Breaking News

Wednesday round-up

The repercussions of two major recent decisions – Brown v. Plata and Citizens United v. FEC – are in the news today.

The Wall Street Journal reports that, in an effort to comply with the Court’s directive in Brown v. Plata to reduce prison overcrowding, California officials yesterday presented a plan “that relies mostly on moving low-level offenders to county jails and building new prisons to accommodate serious criminals.”   The Associated Press (via the Washington Post, with hat tips to Sentencing Law and Policy and Crime & Consequences) reports that “questions abound on whether the [California] Legislature will sign off on tax extensions to pay for shifting thousands of convicts from state prisons to local jails, whether voters will approve the taxes, whether the state can meet the deadlines set by the high court and how the shift will play out at local jails around the state.” And the Los Angeles Times reports, “California is in danger of violating . . . a November deadline to lower its [inmate] head count by more than 10,000” if it cannot secure the funding to shift prisoners to local authorities; California officials, however, have yet to request a delay. NPR’s Morning Edition notes an additional complication for the state’s plan to shift prisoners to county jails: many of those jails themselves are already overcrowded.  The San Francisco Chronicle, the Sacramento Bee, the San Jose Mercury News, and the Redlands Daily Facts have additional coverage of the state’s plan. (Thanks to Howard Bashman of How Appealing for the latter two links.)

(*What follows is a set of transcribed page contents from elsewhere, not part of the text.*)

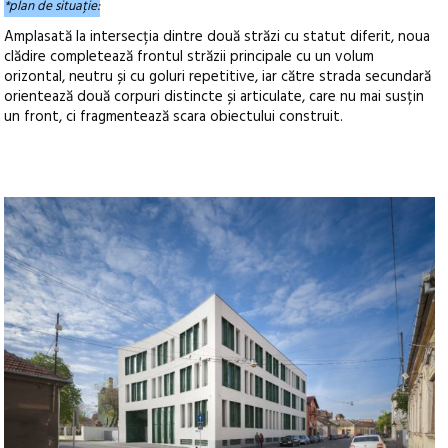
*plan de situație:
Amplasată la intersecția dintre două străzi cu statut diferit, noua
clădire completează frontul străzii principale cu un volum
orizontal, neutru și cu goluri repetitive, iar către strada secundară
orientează două corpuri distincte și articulate, care nu mai susțin
un front, ci fragmentează scara obiectului construit.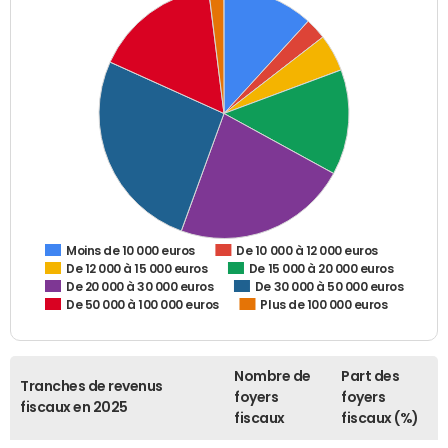
De 10 000 à 12 000 euros
Moins de 10 000 euros
De 12 000 à 15 000 euros
De 15 000 à 20 000 euros
De 20 000 à 30 000 euros
De 30 000 à 50 000 euros
De 50 000 à 100 000 euros
Plus de 100 000 euros
Nombre de
Part des
Tranches de revenus
foyers
foyers
fiscaux en 2025
fiscaux
fiscaux (%)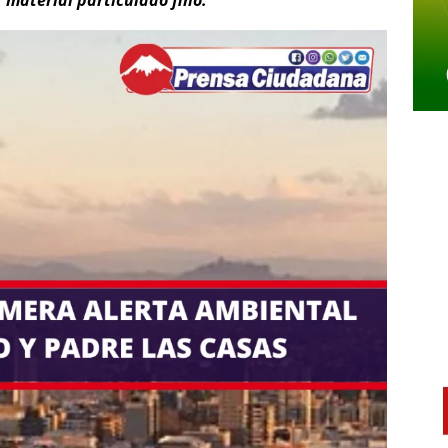
material particulado fino.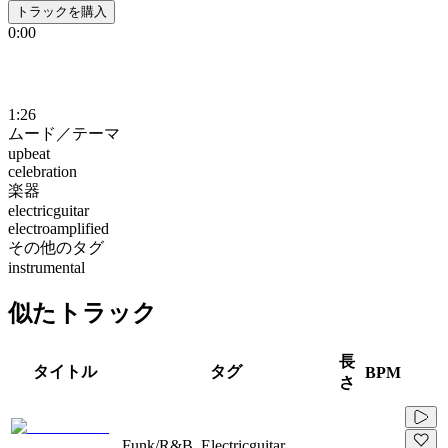
トラックを購入
0:00
1:26
ムード／テーマ
upbeat
celebration
楽器
electricguitar
electroamplified
その他のタグ
instrumental
似たトラック
長
タイトル
タグ
BPM
さ
Funk/R&B, Electricguitar,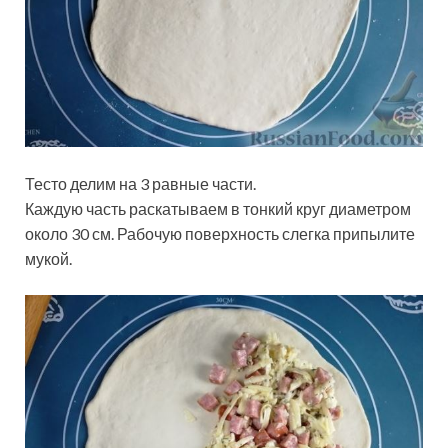
Тесто делим на 3 равные части.
Каждую часть раскатываем в тонкий круг диаметром
около 30 см. Рабочую поверхность слегка припылите
мукой.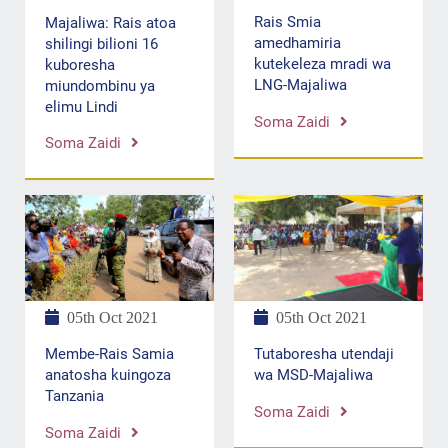
Rais Smia
Majaliwa: Rais atoa
amedhamiria
shilingi bilioni 16
kutekeleza mradi wa
kuboresha
LNG-Majaliwa
miundombinu ya
elimu Lindi
Soma Zaidi
Soma Zaidi
05th Oct 2021
05th Oct 2021
Membe-Rais Samia
Tutaboresha utendaji
anatosha kuingoza
wa MSD-Majaliwa
Tanzania
Soma Zaidi
Soma Zaidi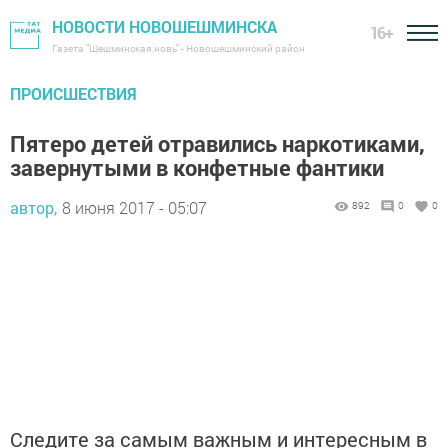
НОВОСТИ НОВОШЕШМИНСКА
16+
Газета "Шешминская новь" - Новошешминский район
ПРОИСШЕСТВИЯ
Пятеро детей отравились наркотиками,
завернутыми в конфетные фантики
автор,
8 июня 2017 - 05:07
892
0
0
Следите за самым важным и интересным в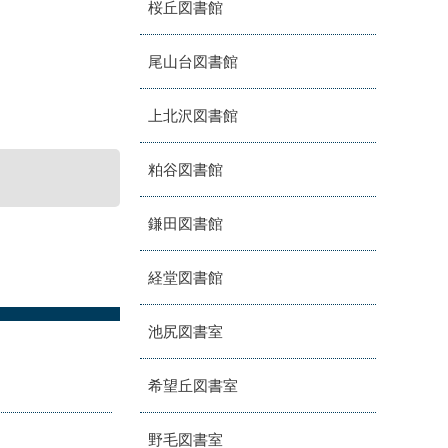
桜丘図書館
尾山台図書館
上北沢図書館
粕谷図書館
鎌田図書館
経堂図書館
池尻図書室
希望丘図書室
野毛図書室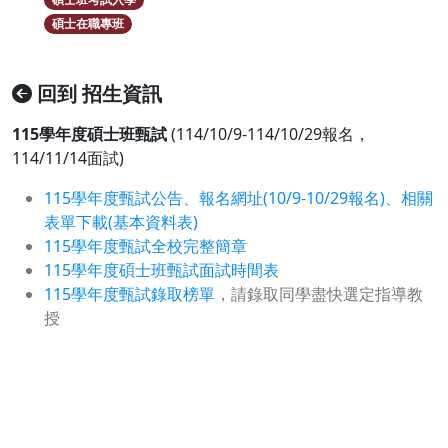
碩士在職專班
回到 招生資訊
115學年度碩士班甄試
(114/10/9-114/10/29報名，
114/11/14面試)
115學年度甄試公告
、
報名網址(10/9-10/29報名)
、
相關
表單下載(基本資料表)
115學年度甄試全校完整簡章
115學年度碩士班甄試面試時間表
115學年度甄試錄取榜單
，請錄取同學盡快選定指導教
授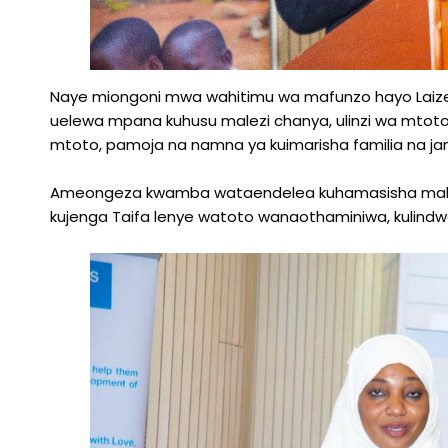
Naye miongoni mwa wahitimu wa mafunzo hayo Laiz
uelewa mpana kuhusu malezi chanya, ulinzi wa mtoto
mtoto, pamoja na namna ya kuimarisha familia na jam
Ameongeza kwamba wataendelea kuhamasisha malezi s
kujenga Taifa lenye watoto wanaothaminiwa, kulind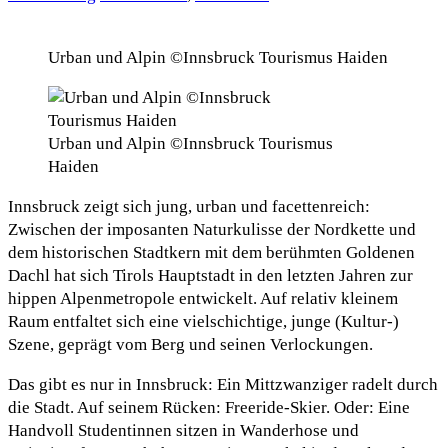
Urban und Alpin ©Innsbruck Tourismus Haiden
Urban und Alpin ©Innsbruck Tourismus
Haiden
Innsbruck zeigt sich jung, urban und facettenreich:
Zwischen der imposanten Naturkulisse der Nordkette und
dem historischen Stadtkern mit dem berühmten Goldenen
Dachl hat sich Tirols Hauptstadt in den letzten Jahren zur
hippen Alpenmetropole entwickelt. Auf relativ kleinem
Raum entfaltet sich eine vielschichtige, junge (Kultur-)
Szene, geprägt vom Berg und seinen Verlockungen.
Das gibt es nur in Innsbruck: Ein Mittzwanziger radelt durch
die Stadt. Auf seinem Rücken: Freeride-Skier. Oder: Eine
Handvoll Studentinnen sitzen in Wanderhose und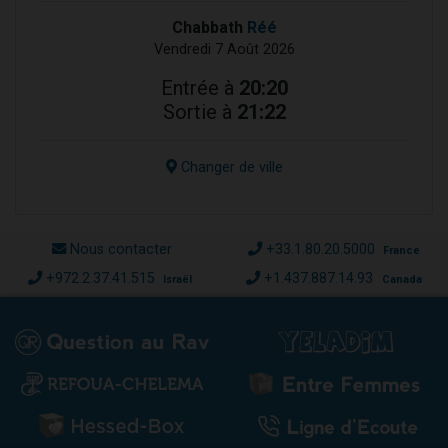
Chabbath
Réé
Vendredi 7 Août 2026
Entrée à
20:20
Sortie à
21:22
Changer de ville
Nous contacter
+33.1.80.20.5000
France
+972.2.37.41.515
+1.437.887.14.93
Israël
Canada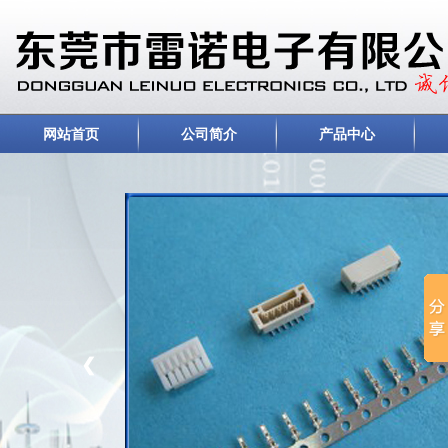
网站首页
公司简介
产品中心
❮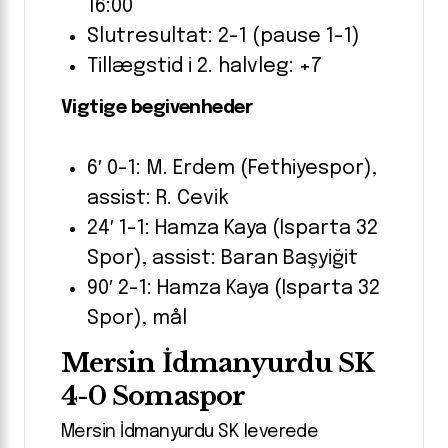
16:00
Slutresultat: 2-1 (pause 1-1)
Tillægstid i 2. halvleg: +7
Vigtige begivenheder
6′ 0-1: M. Erdem (Fethiyespor),
assist: R. Cevik
24′ 1-1: Hamza Kaya (Isparta 32
Spor), assist: Baran Başyiğit
90′ 2-1: Hamza Kaya (Isparta 32
Spor), mål
Mersin İdmanyurdu SK
4-0 Somaspor
Mersin İdmanyurdu SK leverede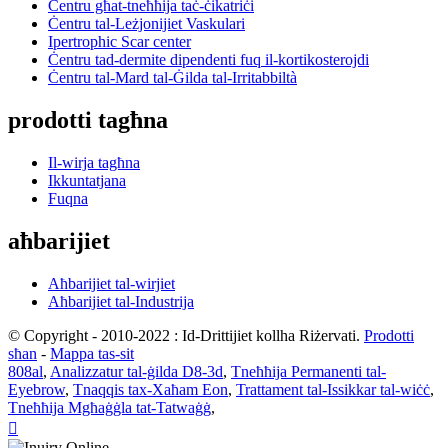
Ċentru għat-tneħħija taċ-ċikatriċi
Ċentru tal-Leżjonijiet Vaskulari
Ipertrophic Scar center
Ċentru tad-dermite dipendenti fuq il-kortikosterojdi
Ċentru tal-Mard tal-Ġilda tal-Irritabbiltà
prodotti tagħna
Il-wirja tagħna
Ikkuntatjana
Fuqna
aħbarijiet
Aħbarijiet tal-wirjiet
Aħbarijiet tal-Industrija
© Copyright - 2010-2022 : Id-Drittijiet kollha Riżervati.
Prodotti
sħan
-
Mappa tas-sit
808al
,
Analizzatur tal-ġilda D8-3d
,
Tneħħija Permanenti tal-
Eyebrow
,
Tnaqqis tax-Xaħam Eon
,
Trattament tal-Issikkar tal-wiċċ
,
Tneħħija Mgħaġġla tat-Tatwaġġ
,
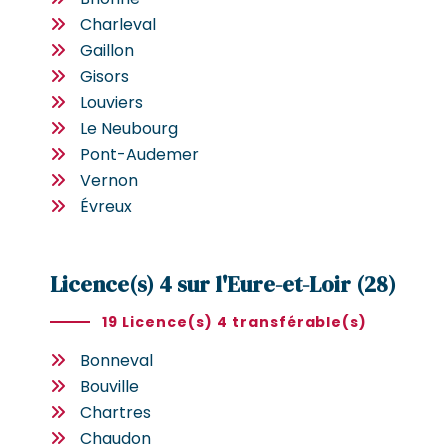
Charleval
Gaillon
Gisors
Louviers
Le Neubourg
Pont-Audemer
Vernon
Évreux
Licence(s) 4 sur l'Eure-et-Loir (28)
19 Licence(s) 4 transférable(s)
Bonneval
Bouville
Chartres
Chaudon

Meanwhile, across the country in Alexandria, Virginia, a federal district court judge ruled that last year’s Citizens United decision overrides the Court’s reasoning in a 2003 case, FEC v. Beaumont, which upheld a ban on direct corporate contributions to federal candidates. (The judge’s decision affirmed and narrowed his previous ruling in the case.) According to The Caucus blog of the New York Times, the ruling “set[s] into motion what could be a pivotal court battle over one of the biggest legal and political issues of the day,” and SCOTUSblog’s Lyle Denniston reports that “the issue is [already] headed toward the Supreme Court within a matter of months in one or more cases.” Further coverage of the decision is available in the Washington Post, the Wall Street Journal’s Washington Wire blog, Bloomberg, Politico, and Election Law Blog (also here).

Briefly:

  • The WSJ Law Blog discusses “conservative lawyer and blogger Ted Frank[’s] . . . invest[ment of] a little more than 10% of his net worth in options contracts that bet that Wal-Mart’s stock price will go up after a Supreme Court ruling in its favor in the [Wal-Mart v. Dukes] case.”
  • TIME and the Los Angeles Times cover the Court’s denial of certiorari on Monday in Martinez v. Board of Regents of the University of California, a case that challenged California’s policy of charging in-state university tuition rates to illegal immigrants who graduated from California high schools. The Court, without comment, left the California Supreme Court’s decision upholding the policy in place. The editorial boards of the Los Angeles Times and the Sacramento Bee weigh in, supporting the California Supreme Court’s underlying decision and the Court’s refusal to review the case.
  • At Slate, Alexander Wohl notes the upcoming fiftieth anniversary of Mapp v. Ohio and argues that “conservative judicial activists, still busily trying to get it overturned, have entirely misunderstood that it represents constitutional fidelity and adherence to the rule of law at its best.”
  • At SCOTUSblog, Lyle Denniston highlights a recently filed petition in Kiobel v. Royal Dutch Petroleum, which “raises what may be the hottest international law issue now affecting business firms.”